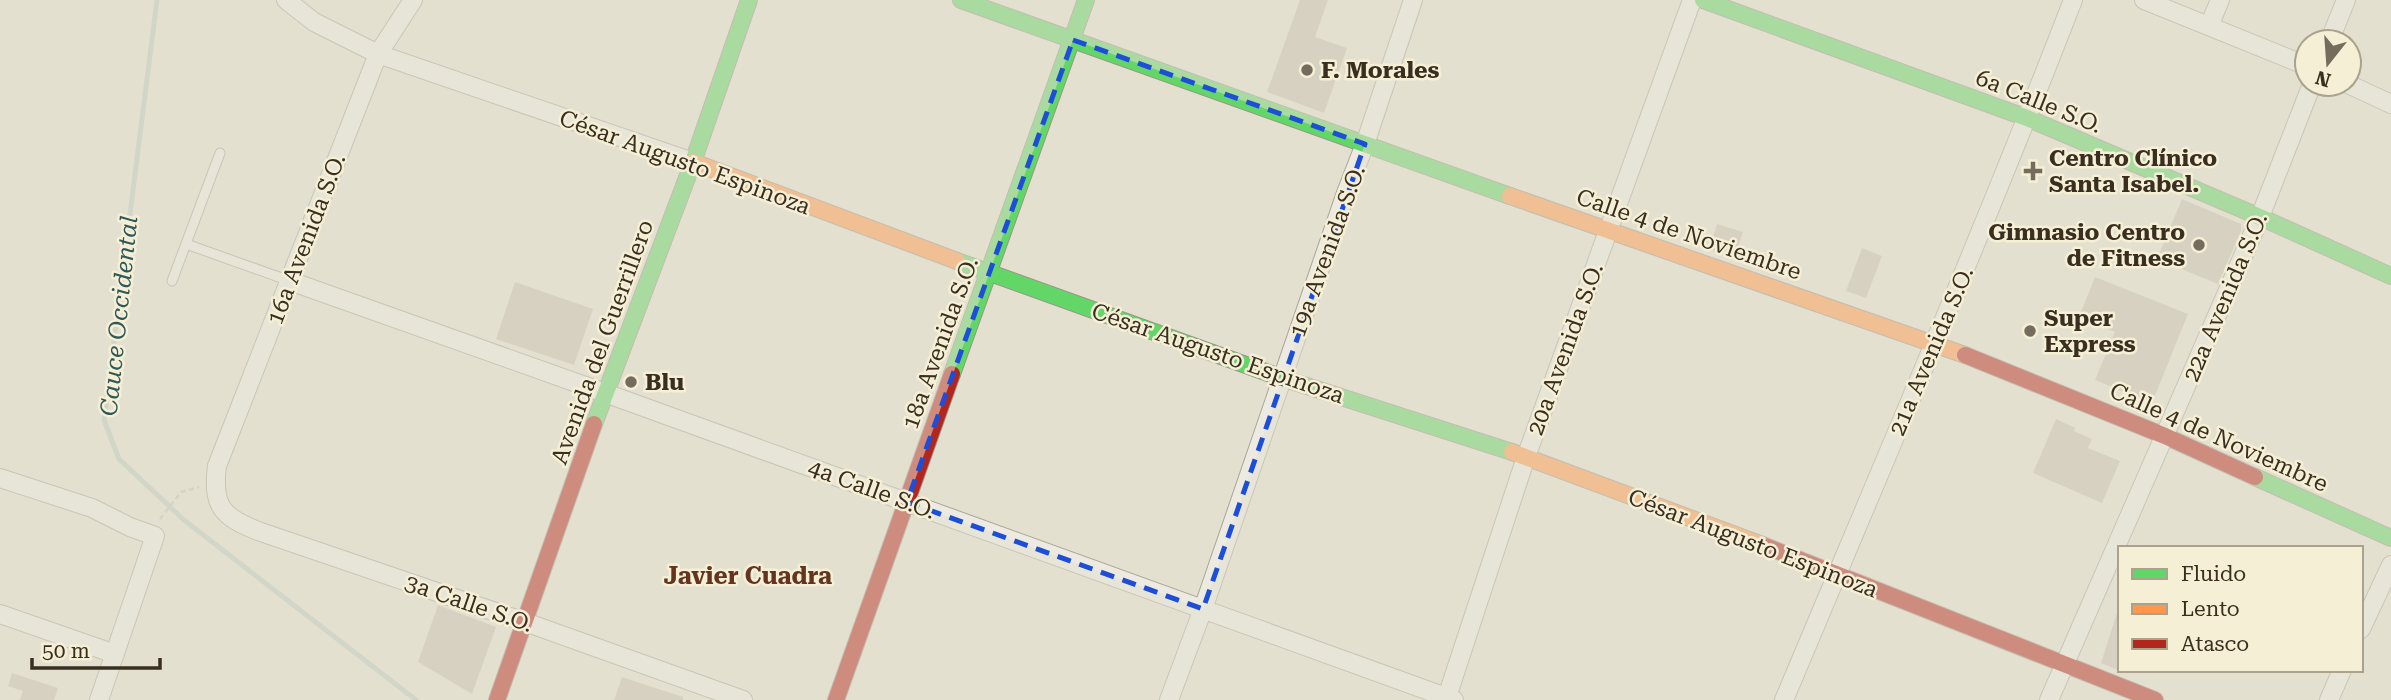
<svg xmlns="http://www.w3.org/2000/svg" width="2391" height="700" viewBox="0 0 2391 700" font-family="'Roboto Serif',serif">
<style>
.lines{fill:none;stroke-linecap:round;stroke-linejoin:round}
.stream{stroke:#bacac2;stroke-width:5}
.building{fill:#c8bfb0}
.lane-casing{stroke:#aaa598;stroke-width:11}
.street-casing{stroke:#aaa598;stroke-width:20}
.fast-casing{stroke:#9a9488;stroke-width:18}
.slow-casing{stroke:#9a9488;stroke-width:18}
.jam-casing{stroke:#9a9488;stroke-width:18}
.path{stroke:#c5c1b8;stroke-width:2.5;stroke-dasharray:5 3.5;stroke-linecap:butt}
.lane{stroke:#eceae1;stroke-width:9}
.street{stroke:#eceae1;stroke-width:18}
.fast{stroke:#63d668;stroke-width:16}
.slow{stroke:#ff974d;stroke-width:16}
.jam{stroke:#b3261e;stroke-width:16}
.marked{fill:none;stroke:#1d4ed8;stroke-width:5;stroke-dasharray:14 9;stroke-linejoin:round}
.poi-dot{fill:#756c5d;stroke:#f5efd6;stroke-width:2.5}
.labels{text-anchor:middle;stroke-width:5;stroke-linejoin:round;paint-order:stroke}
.poi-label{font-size:23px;font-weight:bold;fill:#392e20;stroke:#f5efd6;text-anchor:start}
.street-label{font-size:23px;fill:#392e20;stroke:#f5efd6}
.water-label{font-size:24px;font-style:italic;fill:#2f5859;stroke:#f5efd6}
.neighbourhood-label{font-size:24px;font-weight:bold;fill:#653420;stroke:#f5efd6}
</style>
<rect width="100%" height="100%" fill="#e4e0cf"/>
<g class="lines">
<!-- stream -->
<path class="stream" d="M157,0L104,420L119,459L184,520L416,700"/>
</g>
<!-- building -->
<path class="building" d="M1300,0H1328L1315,37L1347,48L1324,113L1267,92Z
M2182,199L2241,224V231L2218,284L2157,259Z
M1717,224L1743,232L1735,257L1709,249Z
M1862,248L1882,256L1866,298L1846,291Z
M2095,277L2188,314L2152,403L2095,380L2115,332L2079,317Z
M515,282L593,309L574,365L496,339Z
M2056,419L2075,428L2074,431L2092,439L2088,448L2120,461L2102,503L2033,473Z
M438,605L496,627L472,694L418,662Z
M2117,613H2120V671L2101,663Z
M12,673L58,688L54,700H20L23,691L8,686Z
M622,677L683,697V700H614Z"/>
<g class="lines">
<!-- lane casing -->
<g class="lane-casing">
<path id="lane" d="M186,244L290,281
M172,281L220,153"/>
</g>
<!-- street casing -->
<g class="street-casing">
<path id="street" d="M286,0L314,22L378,54L693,162
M413,0L378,54L217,466C212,506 222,517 258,531L525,622L743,700
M2144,0L2307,66
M2209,26L2220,0
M2329,42L2346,0
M2348,84L2391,104
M290,281L605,393L1454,700
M0,478L92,508L130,527L155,536L99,700
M0,614L115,654
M2361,629L2391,565
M1169,700L1203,609L1346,193L1365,144L1413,0
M1446,700L1526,457L1692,0
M1784,700C1882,467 1982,235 2073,0
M2049,700L2260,217L2312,84
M2329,700L2342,670"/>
</g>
<!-- fast casing -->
<g class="fast-casing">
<path id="fast" d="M961,0L1510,196
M1703,0L2027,118L2260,217L2391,276
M957,261L1282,378L1512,452
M952,374L1086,0
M594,424L693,162L749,0
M2255,477L2391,538"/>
</g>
<!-- slow casing -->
<g class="slow-casing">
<path id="slow" d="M693,162L957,261
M1510,196L1965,355
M1512,452L1765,546"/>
</g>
<!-- jam casing -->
<g class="jam-casing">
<path id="jam" d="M1965,355L2165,436L2255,477
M1765,546L2155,700
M497,700L594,424
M836,700L952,374"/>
</g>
<!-- path -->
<path class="path" d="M160,519L181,492L199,487"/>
<!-- lane -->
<use href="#lane" class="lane"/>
<!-- street -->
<use href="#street" class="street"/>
<!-- fast -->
<use href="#fast" class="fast"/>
<!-- slow -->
<use href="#slow" class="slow"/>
<!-- jam -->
<use href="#jam" class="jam"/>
</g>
<!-- marked area -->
<path d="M0 0H2391V700H0ZM1073,40L1365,144L1203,609L907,502Z" fill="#e4e0cf" fill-opacity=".55" fill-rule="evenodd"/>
<path class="marked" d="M1073,40L1365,144L1203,609L907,502Z"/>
<!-- markers -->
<g class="poi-dot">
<circle cx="1307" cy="70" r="7"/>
<path d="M2029.5 160.5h7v7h7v7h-7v7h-7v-7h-7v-7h7z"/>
<circle cx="2199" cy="245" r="7"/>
<circle cx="2030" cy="331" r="7"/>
<circle cx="631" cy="382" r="7"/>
</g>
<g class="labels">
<!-- poi labels -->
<g class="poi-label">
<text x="1321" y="78">F. Morales</text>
<text x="2049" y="166">Centro Clínico<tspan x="2049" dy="26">Santa Isabel.</tspan></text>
<text x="2185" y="240" text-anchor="end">Gimnasio Centro<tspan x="2185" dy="26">de Fitness</tspan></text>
<text x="2044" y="326">Super<tspan x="2044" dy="26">Express</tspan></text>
<text x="645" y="390">Blu</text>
</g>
<!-- street labels -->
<g class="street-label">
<text transform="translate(2039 101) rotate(22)" y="8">6a Calle S.O.</text>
<text transform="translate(685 162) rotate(20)" y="8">César Augusto Espinoza</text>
<text transform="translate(1689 234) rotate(19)" y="8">Calle 4 de Noviembre</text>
<text transform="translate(306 239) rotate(-69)" y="8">16a Avenida S.O.</text>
<text transform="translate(1327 251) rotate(-70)" y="8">19a Avenida S.O.</text>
<text transform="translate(2225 297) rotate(-67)" y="8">22a Avenida S.O.</text>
<text transform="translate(602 342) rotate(-70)" y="8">Avenida del Guerrillero</text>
<text transform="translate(940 343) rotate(-70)" y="8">18a Avenida S.O.</text>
<text transform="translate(1565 349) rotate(-70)" y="8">20a Avenida S.O.</text>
<text transform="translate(1931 351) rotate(-67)" y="8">21a Avenida S.O.</text>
<text transform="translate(1218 353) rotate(19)" y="8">César Augusto Espinoza</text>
<text transform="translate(2219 437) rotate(24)" y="8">Calle 4 de Noviembre</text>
<text transform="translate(872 489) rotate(20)" y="8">4a Calle S.O.</text>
<text transform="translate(1753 543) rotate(21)" y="8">César Augusto Espinoza</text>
<text transform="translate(469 603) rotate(19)" y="8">3a Calle S.O.</text>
</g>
<!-- water labels -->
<g class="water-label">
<text transform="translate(119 316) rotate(-84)" y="8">Cauce Occidental</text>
</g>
<!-- neighbourhood labels -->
<g class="neighbourhood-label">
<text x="748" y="584">Javier Cuadra</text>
</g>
</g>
<!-- legend -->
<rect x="2118" y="546" width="245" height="126" fill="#f5efd6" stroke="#aaa28d" stroke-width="2"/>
<rect x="2132" y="569" width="35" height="10" fill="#63d668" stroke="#aaa28d" stroke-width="2"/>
<text x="2181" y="581" font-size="21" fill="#392e20">Fluido</text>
<rect x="2132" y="604" width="35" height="10" fill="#ff974d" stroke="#aaa28d" stroke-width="2"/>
<text x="2181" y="616" font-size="21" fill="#392e20">Lento</text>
<rect x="2132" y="639" width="35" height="10" fill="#b3261e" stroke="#aaa28d" stroke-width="2"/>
<text x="2181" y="651" font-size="21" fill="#392e20">Atasco</text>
<!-- north arrow -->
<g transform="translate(2328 63) rotate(197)"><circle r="33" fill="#f5efd6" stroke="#aaa28d" stroke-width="2"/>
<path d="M0-5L12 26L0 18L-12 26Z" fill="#756c5d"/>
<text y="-10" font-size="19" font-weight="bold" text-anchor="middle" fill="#392e20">N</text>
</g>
<!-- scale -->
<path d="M32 658v10h128v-10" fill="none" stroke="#392e20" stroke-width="3.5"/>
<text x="42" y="658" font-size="21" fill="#392e20" stroke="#f5efd6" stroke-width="5" paint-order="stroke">50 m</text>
</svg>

- - - - -

(Task prompt)
Please work out how many lines in this listing contain "middle", then give only that number.

(Output of the task)
2